Step 1: Capture the Conversation
When software components communicate, they use a structured format and conversation, also known as a protocol. Within this structured conversation, observations can be made about static vs. dynamic elements, conversation content and data (the payload), and other aspects of the relationship between the components to create an understanding of the software interaction.
Step 2: Process the Captured Conversation
Here, the Service Virtualization tool evaluates the requirements of the engineering specifications provided or analyzes the captured conversations between components. It is this processing and clever approach to the captured data that is what differentiates using a tool like CA Service Virtualization vs. stubs and mocks.
Step 3: Create a Useable Model
CA Service Virtualization converts these captured conversations and processed protocol request/response pairs into a sophisticated, dynamic model that lives and breathes very similarly to the real thing, and provides the scenario coverage and capabilities for software development and testing activities.

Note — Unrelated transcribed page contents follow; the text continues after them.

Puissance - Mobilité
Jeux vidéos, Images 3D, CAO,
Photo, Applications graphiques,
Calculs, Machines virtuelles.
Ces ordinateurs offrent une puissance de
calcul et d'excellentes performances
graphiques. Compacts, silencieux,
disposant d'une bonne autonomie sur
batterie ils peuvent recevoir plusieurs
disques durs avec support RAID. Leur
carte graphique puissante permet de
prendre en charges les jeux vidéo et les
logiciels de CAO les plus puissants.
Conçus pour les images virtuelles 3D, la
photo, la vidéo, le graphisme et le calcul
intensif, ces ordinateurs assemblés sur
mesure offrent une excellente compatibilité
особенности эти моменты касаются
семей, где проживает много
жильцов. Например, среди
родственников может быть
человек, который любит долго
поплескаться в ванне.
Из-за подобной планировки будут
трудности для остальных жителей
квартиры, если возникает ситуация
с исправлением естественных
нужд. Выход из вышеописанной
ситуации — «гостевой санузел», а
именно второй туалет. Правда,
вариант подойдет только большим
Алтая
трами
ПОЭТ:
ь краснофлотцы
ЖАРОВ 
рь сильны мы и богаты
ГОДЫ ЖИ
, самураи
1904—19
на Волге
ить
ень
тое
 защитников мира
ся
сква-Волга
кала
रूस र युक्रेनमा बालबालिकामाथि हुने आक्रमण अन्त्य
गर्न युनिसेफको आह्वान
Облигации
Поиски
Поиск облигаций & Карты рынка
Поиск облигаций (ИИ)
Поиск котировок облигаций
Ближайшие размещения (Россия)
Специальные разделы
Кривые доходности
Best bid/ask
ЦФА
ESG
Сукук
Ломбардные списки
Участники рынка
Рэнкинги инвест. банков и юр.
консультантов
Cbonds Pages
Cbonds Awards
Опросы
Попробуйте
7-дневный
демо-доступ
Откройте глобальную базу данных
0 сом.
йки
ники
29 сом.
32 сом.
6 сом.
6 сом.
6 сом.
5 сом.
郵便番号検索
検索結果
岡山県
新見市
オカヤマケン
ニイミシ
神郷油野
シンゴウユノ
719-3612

The Service Virtualization tool is able to handle difficult tasks such as identifying dynamic data, stateful conversations requiring session IDs and other stateful techniques, and observe real-world variability and dynamic behavior of the conversations. After processing, CA Service Virtualization compiles a conversation into a stateful (or stateless, if desired) model. In this model, we now have the ability to handle challenges like state, automatic dynamic data processing, even populating responses with “fake” suitable test data, automatically solving a huge challenge common for customers around test data management. It is this compilation step that gives the model the rich, dynamic functionality required for realistic virtualization, and makes it not fragile and break-prone as developers use it in new cases and scenarios.

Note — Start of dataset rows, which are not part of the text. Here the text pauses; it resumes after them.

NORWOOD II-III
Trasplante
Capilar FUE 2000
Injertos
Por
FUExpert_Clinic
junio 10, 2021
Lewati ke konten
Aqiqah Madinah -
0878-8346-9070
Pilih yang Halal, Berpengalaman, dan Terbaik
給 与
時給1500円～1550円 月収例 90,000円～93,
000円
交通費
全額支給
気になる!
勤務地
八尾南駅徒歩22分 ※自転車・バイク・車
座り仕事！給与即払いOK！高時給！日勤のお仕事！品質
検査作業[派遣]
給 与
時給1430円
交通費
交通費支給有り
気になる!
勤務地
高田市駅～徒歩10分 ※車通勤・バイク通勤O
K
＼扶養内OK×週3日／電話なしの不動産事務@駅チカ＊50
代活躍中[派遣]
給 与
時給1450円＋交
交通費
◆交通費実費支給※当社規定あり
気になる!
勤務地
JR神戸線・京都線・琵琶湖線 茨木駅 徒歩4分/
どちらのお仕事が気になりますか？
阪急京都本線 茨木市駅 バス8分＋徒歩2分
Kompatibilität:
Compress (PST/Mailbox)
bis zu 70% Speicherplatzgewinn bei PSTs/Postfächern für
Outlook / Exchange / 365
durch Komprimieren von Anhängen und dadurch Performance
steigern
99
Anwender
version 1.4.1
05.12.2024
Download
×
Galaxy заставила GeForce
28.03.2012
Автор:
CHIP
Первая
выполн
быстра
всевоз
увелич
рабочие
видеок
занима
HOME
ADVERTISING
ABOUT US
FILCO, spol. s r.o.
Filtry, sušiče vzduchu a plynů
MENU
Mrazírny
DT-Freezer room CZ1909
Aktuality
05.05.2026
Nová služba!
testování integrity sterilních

If you want more details on the specifics of how to create virtual services from recordings, R/R pairs, WSDLs and other forms, as well as seeing it all done on video, you can visit the latest CA Service Virtualization documentation site here.
With Service Virtualization, testing teams get access to the dependent systems and services they need to test without having to wait on development or ops. Say someone needs to test a particular service and the service has to be deployed or provisioned by a third party, and only after that happens will you be able to test your part of the code. Well, with Service Virtualization, by using sample request/response pairs, a tester can create, deploy and use the virtual service and no longer be dependent on any third party, saving time and money.
For example, CA Service Virtualization automatically detects dynamic date behavior and can model dates to be scenario accurate, regardless of the actual date of the transaction or virtualized response. This creates models that work well into the future, unlike static stubbing and mocking, which is either fragile or very expensive to create and maintain.